[Date Prev][Date Next][Thread Prev][Thread Next][Date Index][Thread Index]

[HTCondor-users] Cannot get all workers in a cluster to work on jobs

I'm new to HTCondor, and currently have a cluster setup on 4 identical
machines all running this condor version:
> condor_version
$CondorVersion: 7.8.7 Dec 12 2012 BuildID: 86173 $
$CondorPlatform: x86_64_rhap_5.8 $

machine 3 is the master, the other 3 (1,2,4) are identical workers.

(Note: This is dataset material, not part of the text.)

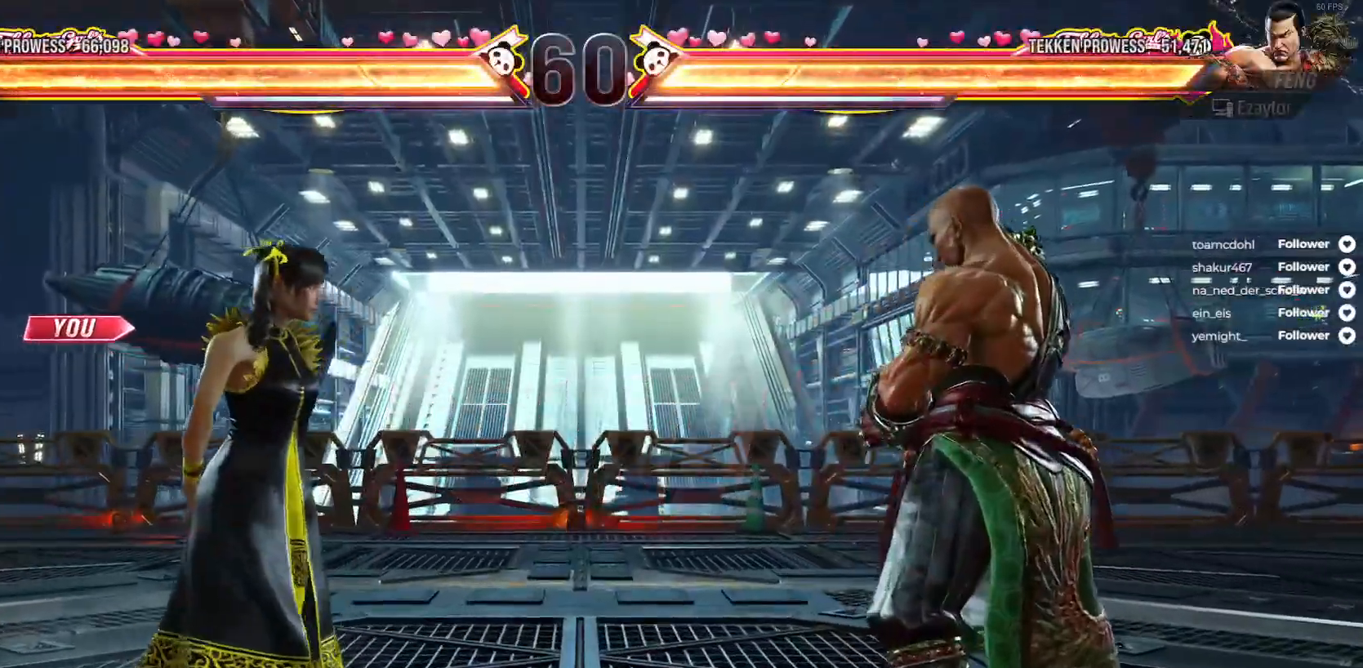
{"dt_ms": 500, "buttons": [], "right_stick": "center", "events": []}
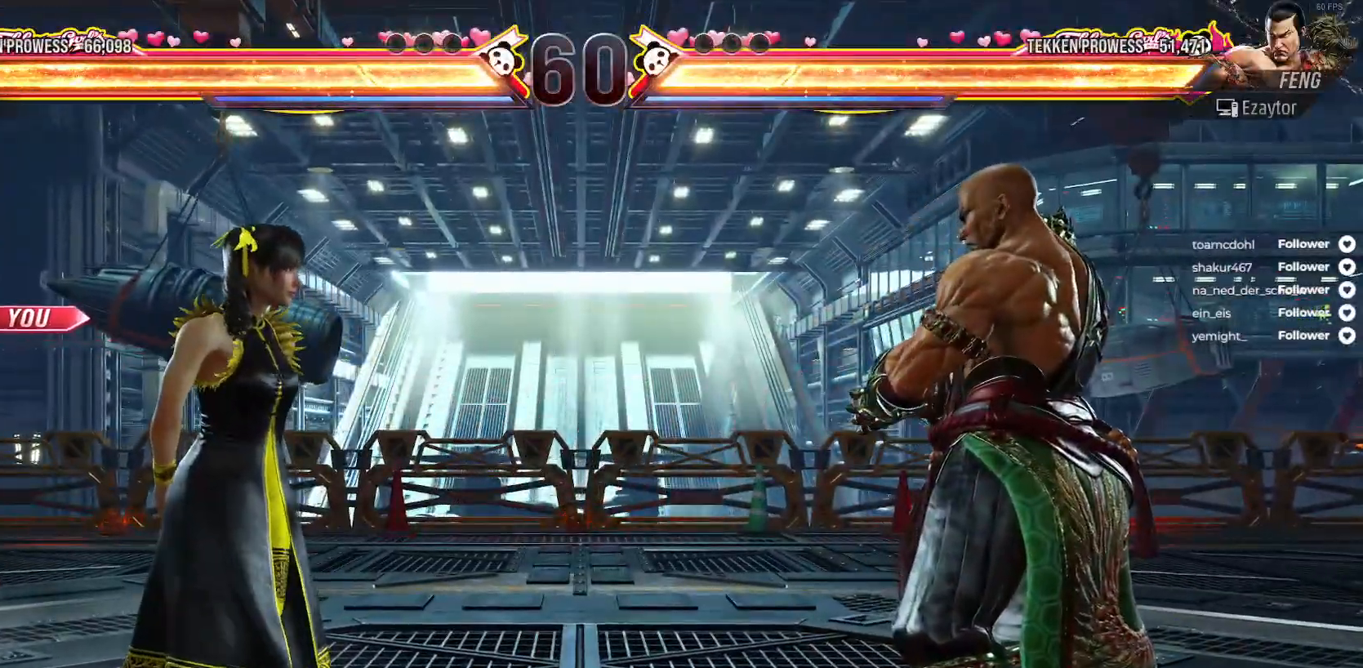
{"dt_ms": 500, "buttons": ["DPAD_LEFT"], "right_stick": "center", "events": [[217, "DPAD_LEFT", "down"], [283, "DPAD_LEFT", "up"], [333, "DPAD_LEFT", "down"], [450, "DPAD_LEFT", "up"], [483, "DPAD_LEFT", "down"]]}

condor_status (run on any of the 4 machines) shows me all slots and
machines in the cluster and all looks fine (it shows 4 machines with 4
slots each so 16). The problem is, I can never get all 4 machines to
work on jobs. In my tests, I submit 100 copies of a job from each of
the machines, and they never run on all machines. At most they run on
two and when submitted from the master itself, they only run on the
submit from 3: only 3 is used: 1,2,4 are MATCHED but never actually used
submit from 1:   1,3 are used:    2,4 are MATCHED but never actually used
submit from 2:   2,3 are used:    1,4 are MATCHED but never actually used
submit from 4:   3,4 are used;    1,2 are MATCHED but never actually used

My jobs specify no special requirements to be run so I don't think
that's the problem. I assume I have something wrong somewhere in my
config but I'm not sure what or where to look. Can anyone point me in
the right direction? I can post any of my config you need to see.